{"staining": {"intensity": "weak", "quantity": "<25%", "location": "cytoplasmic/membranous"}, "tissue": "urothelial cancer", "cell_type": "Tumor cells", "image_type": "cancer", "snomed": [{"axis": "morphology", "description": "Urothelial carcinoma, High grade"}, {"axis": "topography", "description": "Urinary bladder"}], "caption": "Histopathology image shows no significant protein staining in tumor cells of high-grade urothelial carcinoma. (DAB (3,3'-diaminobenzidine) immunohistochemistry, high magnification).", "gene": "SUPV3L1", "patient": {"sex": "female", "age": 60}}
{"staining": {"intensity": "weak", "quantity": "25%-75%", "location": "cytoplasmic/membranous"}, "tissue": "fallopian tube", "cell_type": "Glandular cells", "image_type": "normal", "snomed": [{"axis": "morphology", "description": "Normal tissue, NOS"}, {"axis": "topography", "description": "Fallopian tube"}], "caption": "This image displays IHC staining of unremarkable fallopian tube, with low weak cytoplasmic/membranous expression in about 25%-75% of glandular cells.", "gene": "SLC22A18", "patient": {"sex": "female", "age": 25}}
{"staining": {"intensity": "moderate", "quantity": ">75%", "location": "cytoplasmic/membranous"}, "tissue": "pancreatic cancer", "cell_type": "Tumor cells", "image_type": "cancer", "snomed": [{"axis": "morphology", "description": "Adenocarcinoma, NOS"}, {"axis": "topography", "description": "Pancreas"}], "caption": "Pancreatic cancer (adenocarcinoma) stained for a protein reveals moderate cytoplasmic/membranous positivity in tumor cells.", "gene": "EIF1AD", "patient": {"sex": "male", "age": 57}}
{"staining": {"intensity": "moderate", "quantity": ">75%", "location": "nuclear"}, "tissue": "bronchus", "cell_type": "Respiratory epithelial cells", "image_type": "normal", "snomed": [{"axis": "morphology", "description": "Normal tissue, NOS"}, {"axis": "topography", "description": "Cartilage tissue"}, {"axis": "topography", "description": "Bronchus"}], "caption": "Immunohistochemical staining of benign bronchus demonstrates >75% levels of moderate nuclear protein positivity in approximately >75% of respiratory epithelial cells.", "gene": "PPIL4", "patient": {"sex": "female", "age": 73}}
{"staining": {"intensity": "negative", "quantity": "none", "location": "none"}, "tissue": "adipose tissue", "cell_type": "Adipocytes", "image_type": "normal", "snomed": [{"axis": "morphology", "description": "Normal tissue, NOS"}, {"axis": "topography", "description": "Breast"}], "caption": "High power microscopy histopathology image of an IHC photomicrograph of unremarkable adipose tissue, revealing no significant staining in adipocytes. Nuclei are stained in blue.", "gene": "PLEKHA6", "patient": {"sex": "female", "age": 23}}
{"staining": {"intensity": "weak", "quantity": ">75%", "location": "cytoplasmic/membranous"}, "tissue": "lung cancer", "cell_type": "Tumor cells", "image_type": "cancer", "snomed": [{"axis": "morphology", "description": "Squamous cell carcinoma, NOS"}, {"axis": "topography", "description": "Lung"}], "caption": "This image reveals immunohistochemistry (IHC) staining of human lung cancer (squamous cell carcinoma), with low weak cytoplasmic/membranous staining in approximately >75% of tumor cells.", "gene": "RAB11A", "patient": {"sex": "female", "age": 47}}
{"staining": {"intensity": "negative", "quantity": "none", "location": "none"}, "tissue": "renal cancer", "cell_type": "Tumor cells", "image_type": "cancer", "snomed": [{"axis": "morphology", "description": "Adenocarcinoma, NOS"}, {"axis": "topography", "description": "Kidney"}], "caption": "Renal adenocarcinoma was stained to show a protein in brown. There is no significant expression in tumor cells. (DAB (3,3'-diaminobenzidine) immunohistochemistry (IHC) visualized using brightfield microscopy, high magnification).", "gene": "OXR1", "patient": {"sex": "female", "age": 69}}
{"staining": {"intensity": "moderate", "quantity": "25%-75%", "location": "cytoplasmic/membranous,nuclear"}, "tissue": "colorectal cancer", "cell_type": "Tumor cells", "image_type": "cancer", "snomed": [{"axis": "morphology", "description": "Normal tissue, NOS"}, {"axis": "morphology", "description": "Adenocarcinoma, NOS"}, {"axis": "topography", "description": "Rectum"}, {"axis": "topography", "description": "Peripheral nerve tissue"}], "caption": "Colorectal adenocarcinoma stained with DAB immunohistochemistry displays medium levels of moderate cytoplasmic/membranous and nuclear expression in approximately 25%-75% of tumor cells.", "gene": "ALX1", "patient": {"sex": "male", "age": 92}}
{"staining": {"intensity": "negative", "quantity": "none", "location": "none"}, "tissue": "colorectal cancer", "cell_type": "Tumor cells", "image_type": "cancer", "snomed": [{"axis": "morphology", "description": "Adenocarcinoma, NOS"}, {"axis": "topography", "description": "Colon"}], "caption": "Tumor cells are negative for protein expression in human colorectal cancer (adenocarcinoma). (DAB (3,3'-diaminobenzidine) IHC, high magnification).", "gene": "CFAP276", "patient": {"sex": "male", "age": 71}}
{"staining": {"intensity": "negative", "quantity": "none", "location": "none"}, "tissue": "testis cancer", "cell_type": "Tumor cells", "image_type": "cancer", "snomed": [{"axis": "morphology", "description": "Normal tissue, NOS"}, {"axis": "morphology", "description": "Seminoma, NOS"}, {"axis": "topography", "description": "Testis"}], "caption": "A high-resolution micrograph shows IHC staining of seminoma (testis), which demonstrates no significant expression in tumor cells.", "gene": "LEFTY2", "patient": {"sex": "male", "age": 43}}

━━━━━━━━━━

**Your objective**
Repeat every record, keeping each word and mark exactly as it is.

**Result of this exercise**
{"staining": {"intensity": "weak", "quantity": "<25%", "location": "cytoplasmic/membranous"}, "tissue": "urothelial cancer", "cell_type": "Tumor cells", "image_type": "cancer", "snomed": [{"axis": "morphology", "description": "Urothelial carcinoma, High grade"}, {"axis": "topography", "description": "Urinary bladder"}], "caption": "Histopathology image shows no significant protein staining in tumor cells of high-grade urothelial carcinoma. (DAB (3,3'-diaminobenzidine) immunohistochemistry, high magnification).", "gene": "SUPV3L1", "patient": {"sex": "female", "age": 60}}
{"staining": {"intensity": "weak", "quantity": "25%-75%", "location": "cytoplasmic/membranous"}, "tissue": "fallopian tube", "cell_type": "Glandular cells", "image_type": "normal", "snomed": [{"axis": "morphology", "description": "Normal tissue, NOS"}, {"axis": "topography", "description": "Fallopian tube"}], "caption": "This image displays IHC staining of unremarkable fallopian tube, with low weak cytoplasmic/membranous expression in about 25%-75% of glandular cells.", "gene": "SLC22A18", "patient": {"sex": "female", "age": 25}}
{"staining": {"intensity": "moderate", "quantity": ">75%", "location": "cytoplasmic/membranous"}, "tissue": "pancreatic cancer", "cell_type": "Tumor cells", "image_type": "cancer", "snomed": [{"axis": "morphology", "description": "Adenocarcinoma, NOS"}, {"axis": "topography", "description": "Pancreas"}], "caption": "Pancreatic cancer (adenocarcinoma) stained for a protein reveals moderate cytoplasmic/membranous positivity in tumor cells.", "gene": "EIF1AD", "patient": {"sex": "male", "age": 57}}
{"staining": {"intensity": "moderate", "quantity": ">75%", "location": "nuclear"}, "tissue": "bronchus", "cell_type": "Respiratory epithelial cells", "image_type": "normal", "snomed": [{"axis": "morphology", "description": "Normal tissue, NOS"}, {"axis": "topography", "description": "Cartilage tissue"}, {"axis": "topography", "description": "Bronchus"}], "caption": "Immunohistochemical staining of benign bronchus demonstrates >75% levels of moderate nuclear protein positivity in approximately >75% of respiratory epithelial cells.", "gene": "PPIL4", "patient": {"sex": "female", "age": 73}}
{"staining": {"intensity": "negative", "quantity": "none", "location": "none"}, "tissue": "adipose tissue", "cell_type": "Adipocytes", "image_type": "normal", "snomed": [{"axis": "morphology", "description": "Normal tissue, NOS"}, {"axis": "topography", "description": "Breast"}], "caption": "High power microscopy histopathology image of an IHC photomicrograph of unremarkable adipose tissue, revealing no significant staining in adipocytes. Nuclei are stained in blue.", "gene": "PLEKHA6", "patient": {"sex": "female", "age": 23}}
{"staining": {"intensity": "weak", "quantity": ">75%", "location": "cytoplasmic/membranous"}, "tissue": "lung cancer", "cell_type": "Tumor cells", "image_type": "cancer", "snomed": [{"axis": "morphology", "description": "Squamous cell carcinoma, NOS"}, {"axis": "topography", "description": "Lung"}], "caption": "This image reveals immunohistochemistry (IHC) staining of human lung cancer (squamous cell carcinoma), with low weak cytoplasmic/membranous staining in approximately >75% of tumor cells.", "gene": "RAB11A", "patient": {"sex": "female", "age": 47}}
{"staining": {"intensity": "negative", "quantity": "none", "location": "none"}, "tissue": "renal cancer", "cell_type": "Tumor cells", "image_type": "cancer", "snomed": [{"axis": "morphology", "description": "Adenocarcinoma, NOS"}, {"axis": "topography", "description": "Kidney"}], "caption": "Renal adenocarcinoma was stained to show a protein in brown. There is no significant expression in tumor cells. (DAB (3,3'-diaminobenzidine) immunohistochemistry (IHC) visualized using brightfield microscopy, high magnification).", "gene": "OXR1", "patient": {"sex": "female", "age": 69}}
{"staining": {"intensity": "moderate", "quantity": "25%-75%", "location": "cytoplasmic/membranous,nuclear"}, "tissue": "colorectal cancer", "cell_type": "Tumor cells", "image_type": "cancer", "snomed": [{"axis": "morphology", "description": "Normal tissue, NOS"}, {"axis": "morphology", "description": "Adenocarcinoma, NOS"}, {"axis": "topography", "description": "Rectum"}, {"axis": "topography", "description": "Peripheral nerve tissue"}], "caption": "Colorectal adenocarcinoma stained with DAB immunohistochemistry displays medium levels of moderate cytoplasmic/membranous and nuclear expression in approximately 25%-75% of tumor cells.", "gene": "ALX1", "patient": {"sex": "male", "age": 92}}
{"staining": {"intensity": "negative", "quantity": "none", "location": "none"}, "tissue": "colorectal cancer", "cell_type": "Tumor cells", "image_type": "cancer", "snomed": [{"axis": "morphology", "description": "Adenocarcinoma, NOS"}, {"axis": "topography", "description": "Colon"}], "caption": "Tumor cells are negative for protein expression in human colorectal cancer (adenocarcinoma). (DAB (3,3'-diaminobenzidine) IHC, high magnification).", "gene": "CFAP276", "patient": {"sex": "male", "age": 71}}
{"staining": {"intensity": "negative", "quantity": "none", "location": "none"}, "tissue": "testis cancer", "cell_type": "Tumor cells", "image_type": "cancer", "snomed": [{"axis": "morphology", "description": "Normal tissue, NOS"}, {"axis": "morphology", "description": "Seminoma, NOS"}, {"axis": "topography", "description": "Testis"}], "caption": "A high-resolution micrograph shows IHC staining of seminoma (testis), which demonstrates no significant expression in tumor cells.", "gene": "LEFTY2", "patient": {"sex": "male", "age": 43}}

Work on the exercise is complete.